David Langford, O.D. on October 9th, 2007 under Optoblog •  3 Comments

Here’s another example of why everyone should consider getting a yearly eye exam despite what Canadian studies say. A college student came in for a routine eye exam to get more contacts since the last doctor made her contact prescription expire only after a year. Everything seemed normal except that this year she didn’t pass the FDT screening field with one eye and that same eye had 20/30 vision. The ONH looked a little pale and both were elevated.

If I was still in Indian Health Service, I could have handled this myself- ordering all kinds of fun tests. But what I’ve learned out in the private sector is that insurance companies HATE it when optometrists order tests. Patients get denial letters on labs. Forget about imaging. Besides, I was having a train wreck day, so I just punted to the ophthalmologist.

Turns out that an MRI ordered by the OMD diagnosed a brain tumor that would have killed her if allowed to fester. I know that because she stopped by last week on a day that I wasn’t there to say thank you. When I heard that, I felt ashamed. I should have been the one to piece together the information and order the scans and have the burden to tell her the bad news.

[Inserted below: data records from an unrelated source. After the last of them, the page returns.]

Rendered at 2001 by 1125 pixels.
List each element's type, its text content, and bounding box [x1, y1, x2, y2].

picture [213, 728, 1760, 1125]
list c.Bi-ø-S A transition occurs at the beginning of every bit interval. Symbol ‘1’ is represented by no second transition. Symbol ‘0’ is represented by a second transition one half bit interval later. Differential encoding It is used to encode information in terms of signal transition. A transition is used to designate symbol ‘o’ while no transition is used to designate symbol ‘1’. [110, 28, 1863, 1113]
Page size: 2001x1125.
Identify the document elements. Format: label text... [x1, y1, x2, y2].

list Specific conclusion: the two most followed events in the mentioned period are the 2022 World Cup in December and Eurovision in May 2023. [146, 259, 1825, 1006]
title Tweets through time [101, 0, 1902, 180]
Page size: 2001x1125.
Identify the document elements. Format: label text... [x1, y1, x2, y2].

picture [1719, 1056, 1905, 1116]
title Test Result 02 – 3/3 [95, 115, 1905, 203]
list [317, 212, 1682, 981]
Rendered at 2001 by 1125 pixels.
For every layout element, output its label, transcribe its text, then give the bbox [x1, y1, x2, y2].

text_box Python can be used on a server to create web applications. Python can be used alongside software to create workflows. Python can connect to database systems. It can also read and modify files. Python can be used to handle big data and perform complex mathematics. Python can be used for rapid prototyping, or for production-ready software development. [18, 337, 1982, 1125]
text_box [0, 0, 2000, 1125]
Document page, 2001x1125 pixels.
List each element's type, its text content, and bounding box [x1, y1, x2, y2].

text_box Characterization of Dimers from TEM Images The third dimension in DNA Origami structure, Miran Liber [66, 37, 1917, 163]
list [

But regardless of my personal shame, the patient is now okay. She is yet another shining example of why Utah state law should not mandate to me that I have to make prescriptions good for two years. I saw her chart from previous years. No VF defects, 20/20 vision in both eyes- no indication that the next year she would be diagnosed with brain cancer.

Hey 1-800 and your lobbiests! Who knows how many people you will kill or blind because you force by law that every eye doctor in the state of Utah has to make their Rx’s for 2 years.

So everyone: check yearly, see clearly, live longer.